窓の外を眺めると、街中の灯りが眩しく思えた。

今までに何度もこの光景を見てきたというのにオレはこの光景に感動を覚えた。これらの灯りは人々の命だ。

その灯りの奥には人が日常を彩っているのだろう。仕事に励むもの、家族と過ごしている者。

そして、道を照らす外灯はそこを歩く人々の家路を、日常の安寧へと赴く人々を彩っている。

素晴らしい。なんと素晴らしいのだろう。オレは、この光景をずっと眺めていたいと思った。

ふと、思いつく事があった。

それらを眺めているオレは一体ここで何をしているのだろうかと。

オレは、ため息をついて部屋の中を見渡したが、自分が何故ここに居るのか分からなかった。

この部屋の風景に見覚えはない。全くといっていい程記憶にないのだ。

頭が軋んだ。別の事を考えようと思考をシフトする。

が、何も思いつかない。仕方がないので思考を元に戻した。

改めて考えてみよう。なぜ自分はここにいるのだろうと?

部屋の中をぐるぐると回る。部屋の大きさはおおよそ八畳ほどだろうか。少し、広いと感じた。

だが、それ以外は何も湧いては出てこないのだ。

思い出そう。そう、まず簡単な事からだ。どうやってここに来たかをだ。

どうやってだ?車?自転車?電車?徒歩か?駄目だ。思い出せない。

ここに来るまでの行動の一切も消失してしまっている。

では、ここがどこかを考察してみよう。

部屋の構造からしてここはきっと誰かの部屋だ。だが、自分の部屋ではない事ぐらい分かる。
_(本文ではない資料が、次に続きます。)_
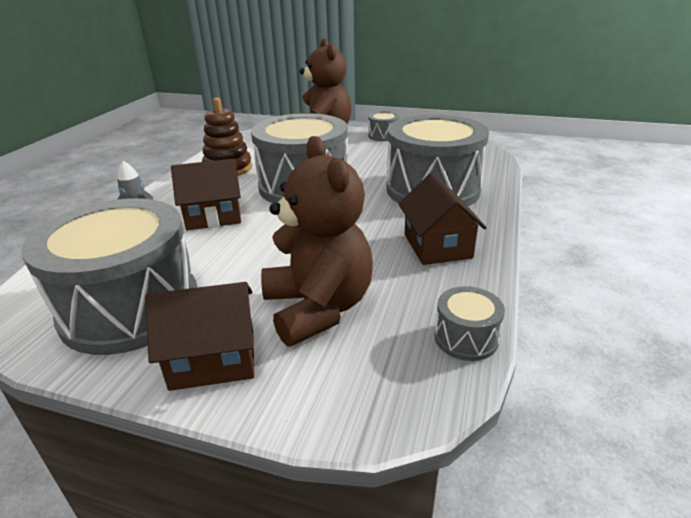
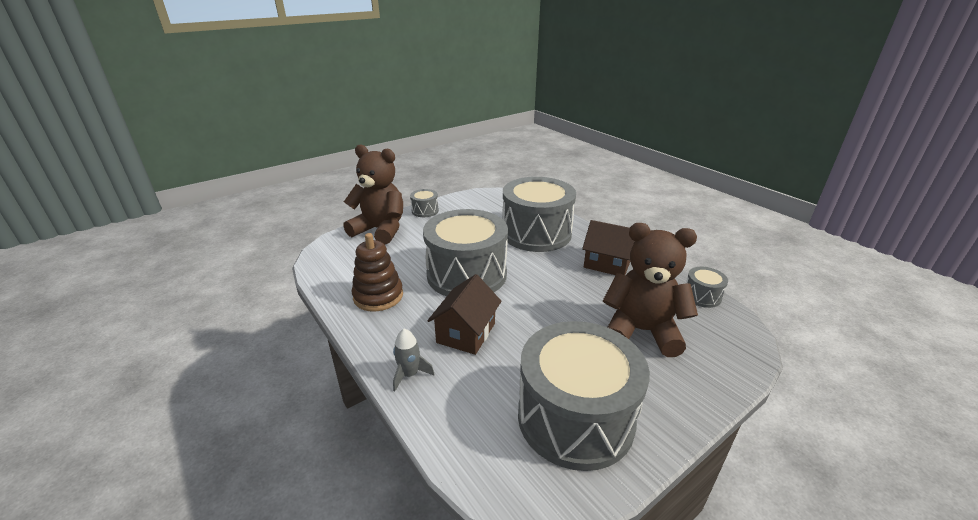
camera: 55 degrees left, 0 degrees up
(213, 359) = (668, 392): brown house -> none

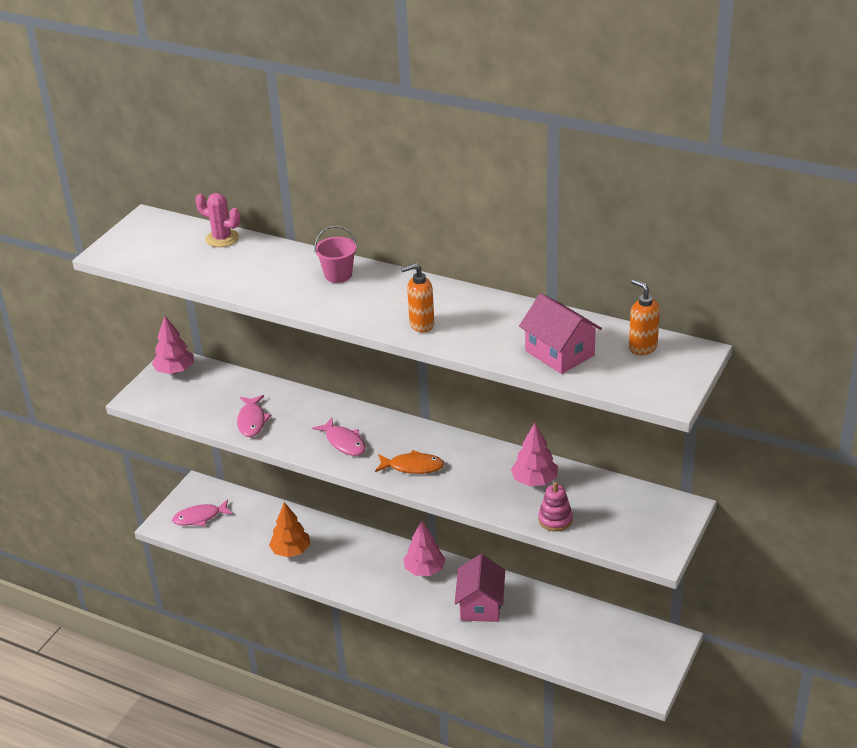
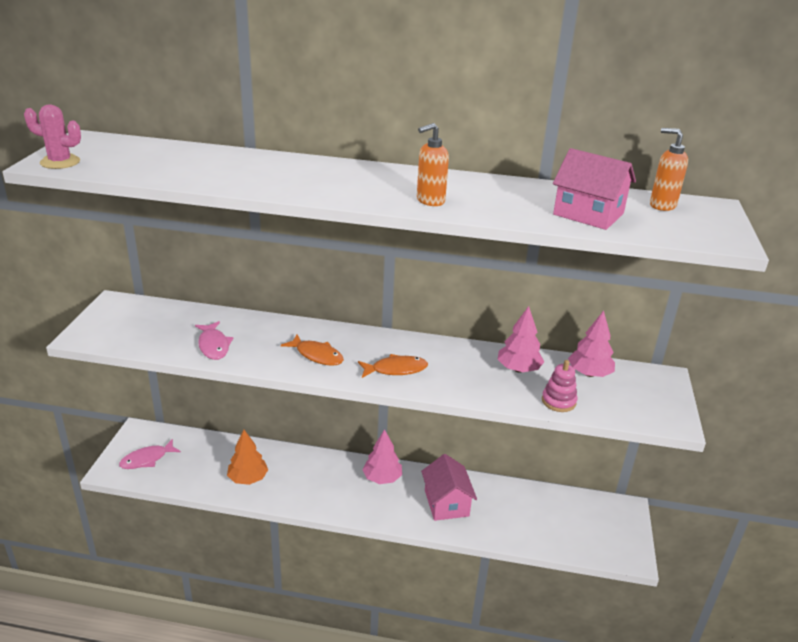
camera: 20 degrees left, 5 degrees down
(175, 370) = (117, 309): pink tree -> pink tree (589, 374)
(222, 238) = (175, 149): pink cactus -> pink cactus (60, 162)
(338, 275) = (316, 169): pink bucket -> none
(344, 442) = (317, 355): pink fish -> orange fish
ならば、オレはここに用事があったのではないか?知人、友人の部屋ではないか?

だが、何も出てこない。オレには友人も知人もいなかった。

いや、いなかったというには語弊がある。いた筈なんだ。オレにも友人や知人が。

きっと、外を歩く人々の様に友人と酒を飲んだり、仕事をしたり、もしかしたら家族が家で待っているのかも知れない。

だが、そんな記憶はオレにはなかった。

友人の顔も自分がしている仕事も家族の顔もオレの頭の中には何一つ存在もしていないのだ。

オレの身体から恐怖という名の汗が滲んだ。足が震える。

縋るようにして部屋の隅にあるゆったりとした大きめのソファに腰を下ろして天井を見上げた。

冷静になろう。だが、オレの右足は不安からか小刻みに震えて気を散らしてくる。

まるで、異世界に放り込まれた気分だった。

何も知らないこの世界でオレは一体何をしているんだろうかと。

部屋の隅にある柱時計の音が妙に響き渡る。まるで、不安を更にかき乱すように。

その音はオレの苛立ちを増長させる。

考えても仕方がない。何も知らないのだから。

オレは、立ちあがり外に出ようとした。そんな事をしても仕方がない。ここがどこだか分からないのだから。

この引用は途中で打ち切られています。